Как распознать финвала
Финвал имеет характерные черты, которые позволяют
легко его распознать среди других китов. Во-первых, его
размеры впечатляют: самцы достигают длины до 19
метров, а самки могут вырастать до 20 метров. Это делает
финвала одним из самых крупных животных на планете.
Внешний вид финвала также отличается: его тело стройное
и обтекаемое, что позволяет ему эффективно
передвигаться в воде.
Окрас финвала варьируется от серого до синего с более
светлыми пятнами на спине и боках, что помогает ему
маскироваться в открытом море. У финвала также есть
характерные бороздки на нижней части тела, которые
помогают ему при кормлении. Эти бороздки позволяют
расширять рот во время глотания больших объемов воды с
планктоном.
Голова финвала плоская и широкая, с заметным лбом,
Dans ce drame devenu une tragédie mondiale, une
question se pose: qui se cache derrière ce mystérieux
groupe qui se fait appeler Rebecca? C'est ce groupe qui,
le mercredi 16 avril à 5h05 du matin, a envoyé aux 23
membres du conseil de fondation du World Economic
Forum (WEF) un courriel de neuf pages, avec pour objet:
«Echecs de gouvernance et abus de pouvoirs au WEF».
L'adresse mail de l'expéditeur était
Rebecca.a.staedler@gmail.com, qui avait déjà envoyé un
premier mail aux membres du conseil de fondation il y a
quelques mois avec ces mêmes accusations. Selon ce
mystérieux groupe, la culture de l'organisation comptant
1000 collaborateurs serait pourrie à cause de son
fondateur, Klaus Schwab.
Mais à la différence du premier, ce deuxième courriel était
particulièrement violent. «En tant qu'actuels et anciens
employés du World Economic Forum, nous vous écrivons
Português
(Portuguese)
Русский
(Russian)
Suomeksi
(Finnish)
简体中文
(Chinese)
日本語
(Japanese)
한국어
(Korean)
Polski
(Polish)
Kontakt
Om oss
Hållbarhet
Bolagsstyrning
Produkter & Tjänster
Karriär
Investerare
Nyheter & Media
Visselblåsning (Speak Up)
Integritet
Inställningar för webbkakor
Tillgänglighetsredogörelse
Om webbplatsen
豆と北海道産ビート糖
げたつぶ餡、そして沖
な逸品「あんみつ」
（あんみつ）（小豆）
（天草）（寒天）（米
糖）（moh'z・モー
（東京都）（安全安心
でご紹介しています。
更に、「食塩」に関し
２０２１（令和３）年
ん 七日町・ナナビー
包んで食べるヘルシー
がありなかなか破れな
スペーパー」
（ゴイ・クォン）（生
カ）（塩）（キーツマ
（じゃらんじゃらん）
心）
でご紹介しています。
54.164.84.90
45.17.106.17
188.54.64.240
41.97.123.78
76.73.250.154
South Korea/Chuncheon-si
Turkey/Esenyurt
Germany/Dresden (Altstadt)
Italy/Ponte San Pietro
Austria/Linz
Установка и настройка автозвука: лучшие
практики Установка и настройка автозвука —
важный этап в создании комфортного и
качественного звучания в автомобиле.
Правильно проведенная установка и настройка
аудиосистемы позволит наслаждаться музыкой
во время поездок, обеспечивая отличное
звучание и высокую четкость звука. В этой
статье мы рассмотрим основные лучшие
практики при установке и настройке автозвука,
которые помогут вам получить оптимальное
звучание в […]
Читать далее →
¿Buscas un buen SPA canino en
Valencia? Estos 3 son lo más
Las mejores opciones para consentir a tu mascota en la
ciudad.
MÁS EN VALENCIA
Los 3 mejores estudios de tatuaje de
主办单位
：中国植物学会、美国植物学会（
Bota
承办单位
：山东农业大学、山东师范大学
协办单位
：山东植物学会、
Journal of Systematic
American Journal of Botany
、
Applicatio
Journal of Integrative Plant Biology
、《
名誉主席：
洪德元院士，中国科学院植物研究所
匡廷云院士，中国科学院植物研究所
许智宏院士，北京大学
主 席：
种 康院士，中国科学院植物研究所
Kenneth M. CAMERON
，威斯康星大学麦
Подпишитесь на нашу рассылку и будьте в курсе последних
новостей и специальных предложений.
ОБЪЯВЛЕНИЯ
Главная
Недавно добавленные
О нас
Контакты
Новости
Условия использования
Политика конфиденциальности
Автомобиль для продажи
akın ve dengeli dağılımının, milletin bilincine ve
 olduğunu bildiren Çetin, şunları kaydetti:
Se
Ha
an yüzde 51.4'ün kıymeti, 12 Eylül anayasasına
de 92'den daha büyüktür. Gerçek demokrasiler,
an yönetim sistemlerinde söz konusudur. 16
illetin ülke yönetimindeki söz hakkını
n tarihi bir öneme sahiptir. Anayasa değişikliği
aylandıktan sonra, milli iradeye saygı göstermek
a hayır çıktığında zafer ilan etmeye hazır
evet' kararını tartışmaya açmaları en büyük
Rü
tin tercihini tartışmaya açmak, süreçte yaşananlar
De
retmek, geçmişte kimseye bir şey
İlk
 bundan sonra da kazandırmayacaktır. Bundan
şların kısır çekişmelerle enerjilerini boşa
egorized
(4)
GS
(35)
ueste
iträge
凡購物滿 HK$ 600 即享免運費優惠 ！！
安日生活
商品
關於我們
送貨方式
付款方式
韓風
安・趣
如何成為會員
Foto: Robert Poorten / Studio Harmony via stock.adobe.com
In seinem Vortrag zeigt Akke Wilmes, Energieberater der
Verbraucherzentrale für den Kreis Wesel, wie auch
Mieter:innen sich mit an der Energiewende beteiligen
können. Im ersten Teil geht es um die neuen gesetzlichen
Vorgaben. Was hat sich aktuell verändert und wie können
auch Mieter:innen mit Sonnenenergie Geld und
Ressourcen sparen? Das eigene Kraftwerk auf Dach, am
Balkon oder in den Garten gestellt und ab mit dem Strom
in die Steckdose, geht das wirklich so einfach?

» Task
Update all of the data above by replacing "Mieter:innen" with "Mietende" wherever it appears, and leave every other word and line unchanged.

» Output of the task
Как распознать финвала
Финвал имеет характерные черты, которые позволяют
легко его распознать среди других китов. Во-первых, его
размеры впечатляют: самцы достигают длины до 19
метров, а самки могут вырастать до 20 метров. Это делает
финвала одним из самых крупных животных на планете.
Внешний вид финвала также отличается: его тело стройное
и обтекаемое, что позволяет ему эффективно
передвигаться в воде.
Окрас финвала варьируется от серого до синего с более
светлыми пятнами на спине и боках, что помогает ему
маскироваться в открытом море. У финвала также есть
характерные бороздки на нижней части тела, которые
помогают ему при кормлении. Эти бороздки позволяют
расширять рот во время глотания больших объемов воды с
планктоном.
Голова финвала плоская и широкая, с заметным лбом,
Dans ce drame devenu une tragédie mondiale, une
question se pose: qui se cache derrière ce mystérieux
groupe qui se fait appeler Rebecca? C'est ce groupe qui,
le mercredi 16 avril à 5h05 du matin, a envoyé aux 23
membres du conseil de fondation du World Economic
Forum (WEF) un courriel de neuf pages, avec pour objet:
«Echecs de gouvernance et abus de pouvoirs au WEF».
L'adresse mail de l'expéditeur était
Rebecca.a.staedler@gmail.com, qui avait déjà envoyé un
premier mail aux membres du conseil de fondation il y a
quelques mois avec ces mêmes accusations. Selon ce
mystérieux groupe, la culture de l'organisation comptant
1000 collaborateurs serait pourrie à cause de son
fondateur, Klaus Schwab.
Mais à la différence du premier, ce deuxième courriel était
particulièrement violent. «En tant qu'actuels et anciens
employés du World Economic Forum, nous vous écrivons
Português
(Portuguese)
Русский
(Russian)
Suomeksi
(Finnish)
简体中文
(Chinese)
日本語
(Japanese)
한국어
(Korean)
Polski
(Polish)
Kontakt
Om oss
Hållbarhet
Bolagsstyrning
Produkter & Tjänster
Karriär
Investerare
Nyheter & Media
Visselblåsning (Speak Up)
Integritet
Inställningar för webbkakor
Tillgänglighetsredogörelse
Om webbplatsen
豆と北海道産ビート糖
げたつぶ餡、そして沖
な逸品「あんみつ」
（あんみつ）（小豆）
（天草）（寒天）（米
糖）（moh'z・モー
（東京都）（安全安心
でご紹介しています。
更に、「食塩」に関し
２０２１（令和３）年
ん 七日町・ナナビー
包んで食べるヘルシー
がありなかなか破れな
スペーパー」
（ゴイ・クォン）（生
カ）（塩）（キーツマ
（じゃらんじゃらん）
心）
でご紹介しています。
54.164.84.90
45.17.106.17
188.54.64.240
41.97.123.78
76.73.250.154
South Korea/Chuncheon-si
Turkey/Esenyurt
Germany/Dresden (Altstadt)
Italy/Ponte San Pietro
Austria/Linz
Установка и настройка автозвука: лучшие
практики Установка и настройка автозвука —
важный этап в создании комфортного и
качественного звучания в автомобиле.
Правильно проведенная установка и настройка
аудиосистемы позволит наслаждаться музыкой
во время поездок, обеспечивая отличное
звучание и высокую четкость звука. В этой
статье мы рассмотрим основные лучшие
практики при установке и настройке автозвука,
которые помогут вам получить оптимальное
звучание в […]
Читать далее →
¿Buscas un buen SPA canino en
Valencia? Estos 3 son lo más
Las mejores opciones para consentir a tu mascota en la
ciudad.
MÁS EN VALENCIA
Los 3 mejores estudios de tatuaje de
主办单位
：中国植物学会、美国植物学会（
Bota
承办单位
：山东农业大学、山东师范大学
协办单位
：山东植物学会、
Journal of Systematic
American Journal of Botany
、
Applicatio
Journal of Integrative Plant Biology
、《
名誉主席：
洪德元院士，中国科学院植物研究所
匡廷云院士，中国科学院植物研究所
许智宏院士，北京大学
主 席：
种 康院士，中国科学院植物研究所
Kenneth M. CAMERON
，威斯康星大学麦
Подпишитесь на нашу рассылку и будьте в курсе последних
новостей и специальных предложений.
ОБЪЯВЛЕНИЯ
Главная
Недавно добавленные
О нас
Контакты
Новости
Условия использования
Политика конфиденциальности
Автомобиль для продажи
akın ve dengeli dağılımının, milletin bilincine ve
 olduğunu bildiren Çetin, şunları kaydetti:
Se
Ha
an yüzde 51.4'ün kıymeti, 12 Eylül anayasasına
de 92'den daha büyüktür. Gerçek demokrasiler,
an yönetim sistemlerinde söz konusudur. 16
illetin ülke yönetimindeki söz hakkını
n tarihi bir öneme sahiptir. Anayasa değişikliği
aylandıktan sonra, milli iradeye saygı göstermek
a hayır çıktığında zafer ilan etmeye hazır
evet' kararını tartışmaya açmaları en büyük
Rü
tin tercihini tartışmaya açmak, süreçte yaşananlar
De
retmek, geçmişte kimseye bir şey
İlk
 bundan sonra da kazandırmayacaktır. Bundan
şların kısır çekişmelerle enerjilerini boşa
egorized
(4)
GS
(35)
ueste
iträge
凡購物滿 HK$ 600 即享免運費優惠 ！！
安日生活
商品
關於我們
送貨方式
付款方式
韓風
安・趣
如何成為會員
Foto: Robert Poorten / Studio Harmony via stock.adobe.com
In seinem Vortrag zeigt Akke Wilmes, Energieberater der
Verbraucherzentrale für den Kreis Wesel, wie auch
Mietende sich mit an der Energiewende beteiligen
können. Im ersten Teil geht es um die neuen gesetzlichen
Vorgaben. Was hat sich aktuell verändert und wie können
auch Mietende mit Sonnenenergie Geld und
Ressourcen sparen? Das eigene Kraftwerk auf Dach, am
Balkon oder in den Garten gestellt und ab mit dem Strom
in die Steckdose, geht das wirklich so einfach?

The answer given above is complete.